Pech mit den Wunschkandidaten

Borussia hatte zuletzt etwas Pech mit den Wunschkandidaten fürs Traineramt und den Zeitpunkten, wann diese den Wechsel zum VfL vollziehen konnten oder wollten. Thomas Tuchel galt lange als potenzieller Nachfolger Favres (für den Fall der Fälle), auch wenn die halbe Liga hinter ihm her war. Oft hieß es, einig sei man sich bereits. Favre flüchtete fünf Niederlagen zu spät, Tuchel wollte wohl nicht mehr warten und hatte den Job bei Borussia Dortmund angenommen, den eigentlich auch Favre wollte und haben konnte; hätte die richtige Borussia ihn damals in der Sommerpause der Saison 2015/16 freigegeben. Ein Jahr später sollte Markus Weinzierl sein Können bei Borussia schleifen, doch Schubert, gefühlt immer mehr ertragen als geliebt, schaffte es, mit Borussia den vierten Platz in der Abschlusstabelle der Bundesliga zu belegen und damit die Chance auf die Champions League zu bewahren. Ein denkbar schlechter Moment für einen Club, der seine Ziele recht zurückhaltend formuliert, den Trainer vor die Tür zu setzen. Warum auch? Schubert hatte Erfolg, Borussia hatte sich offensichtlich unter dem Nachfolger des verehrten Favres nicht verschlechtert.

Vfl-Maskottchen Jünter scheint André Schubert schon zu verabschieden, (Foto: SiWe)
Vfl-Maskottchen Jünter scheint André Schubert schon zu verabschieden, (Foto: SiWe)

Hatte sie nicht? Schuberts Siegesserie als Interimstrainer ließ kaum eine andere Möglichkeit offen, als ihn zum Chef zu machen, auch wenn nur wenige bei Borussia von seiner Eignung für diesen Job einhundertprozentig überzeugt waren. Neun Siege, zwei Unentschieden und 29 Punkte holte der glatzköpfige ehemalige U23-Coach nach einem desolaten Saisonstart – heute wissen wir, dass es mehr die Mannschaft war als der Coach, dieses möglich zu machen. Schon die anschließende Rückrunde deutete an, worauf sich alles zuspitzen würde – nicht unverdient, aber unterstützt durch die schlechten Ergebnisse der direkten Konkurrenten, sicherte sich Borussia trotzdem den Qualifikationsplatz für die Königsklasse.

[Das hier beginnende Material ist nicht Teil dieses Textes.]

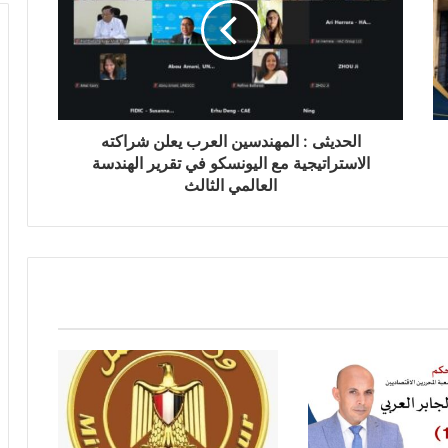
الحديثى : المهندسين العرب يعلن شراكته
الاستراتيجية مع اليونسكو في تقرير الهندسة
العالمي الثالث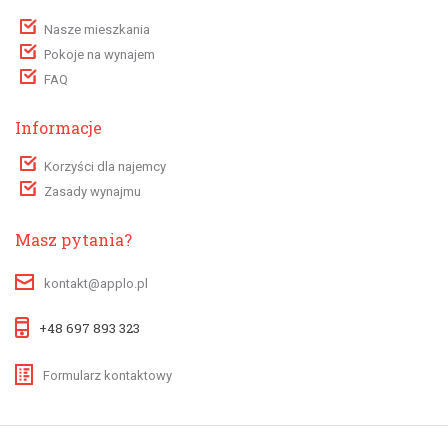
Nasze mieszkania
Pokoje na wynajem
FAQ
Informacje
Korzyści dla najemcy
Zasady wynajmu
Masz pytania?
kontakt@applo.pl
+48 697 893 323
Formularz kontaktowy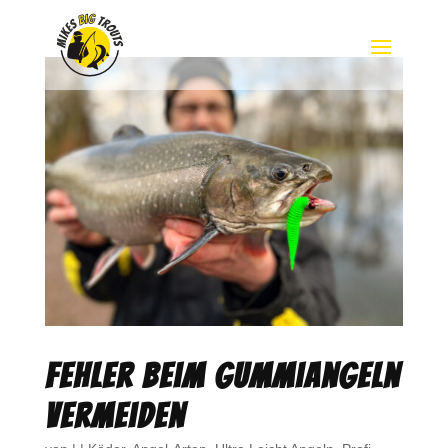
Fehler beim Gummiangeln
vermeiden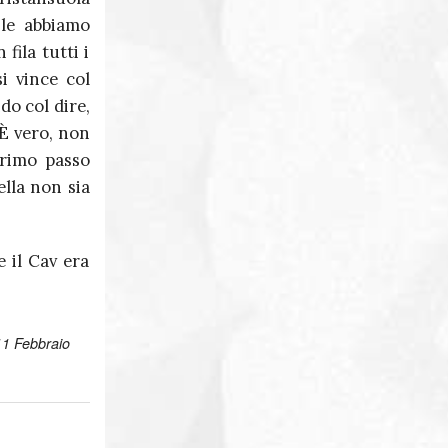
 le abbiamo
fila tutti i
i vince col
o col dire,
 È vero, non
primo passo
ella non sia
e il Cav era
 11 Febbraio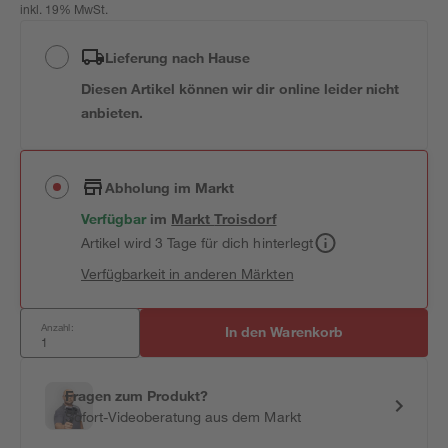
inkl. 19% MwSt.
Lieferung nach Hause
Diesen Artikel können wir dir online leider nicht
anbieten.
Abholung im Markt
Verfügbar
im
Markt
Troisdorf
Artikel wird 3 Tage für dich hinterlegt
Verfügbarkeit in anderen Märkten
Anzahl:
In den Warenkorb
Fragen zum Produkt?
Sofort-Videoberatung aus dem Markt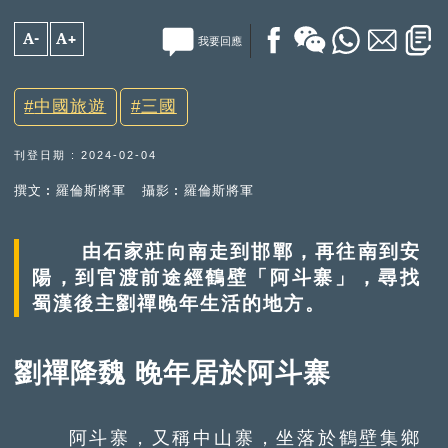
A-
A+
我要回應
中國旅遊
三國
刊登日期 : 2024-02-04
撰文︰羅倫斯將軍
攝影︰羅倫斯將軍
由石家莊向南走到邯鄲，再往南到安
陽，到官渡前途經鶴壁「阿斗寨」，尋找
蜀漢後主劉禪晚年生活的地方。
劉禪降魏 晚年居於阿斗寨
阿斗寨，又稱中山寨，坐落於鶴壁集鄉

Was hat(te) Schubert vorzuweisen?

Aber hat Schubert nicht dennoch etwas vorzuweisen? in dieser Spielzeit hat Borussia in der Champions League zumindest den dritten Platz in der „Todesgruppe“ geschafft und liegt auch noch im DFB-Pokal auf Kurs. Ja, aber dass sich Borussia gegen Celtic Glasgow in der Königsklasse durchsetzt, ist keine Leistung, die auf dem Briefkopf gewürdigt werden muss. Und der DFB- Pokal hielt mit dem SC Drochstersen/Assel und dem VFB Stuttgart (zuhause in Mönchengladbach) noch keine Hammerlose bereit. Also muss Schubert anhand der Leistungen in der Bundesliga beurteilt werden, und da fehlt es den Borussen nicht nur an Punkten, da fehlt es an allem.

Für wenige ist diese Entwicklung eine Überraschung. Und niemand muss sich schämen, eine andere Erwartungshaltung zu haben, ja Schuberts Kopf gefordert zu haben – wie es nach der 0:1-Pleite beim FC Augsburg aus der Fankurve der Gäste zu hören war. Dass Max Eberl diese „Schubert raus“-Rufe nicht mehr verurteilte wie ein paar Pfiffe von der Tribüne ein paar Spiele zuvor, dürfte auch Schubert selbst die Gewissheit gegeben haben, dass seine Tage gezählt und der VfL-Sportdirektor möglicherweise seinem Nachfolger einen Wechsel in den Borussia-Park schmackhaft gemacht hatte.

Wenn Sie diesen Text lesen, ist Schubert bereits Ex-Trainer Borussias. Nehmen Sie diese Zeilen als Fazit und Erklärung, warum das so gekommen ist. Wünschen wir Sportdirektor Eberl die Weisheit für eine gute Entscheidung, und in der Folge dem neuen VfL-Trainer Dieter Hecking viel Erfolg. Die letzten Jahre haben richtig Spaß gemacht, viel mehr als die Darbietungen der letzten Monate, die sich am tristen Dasein in der Bundesligatabelle ablesen lassen.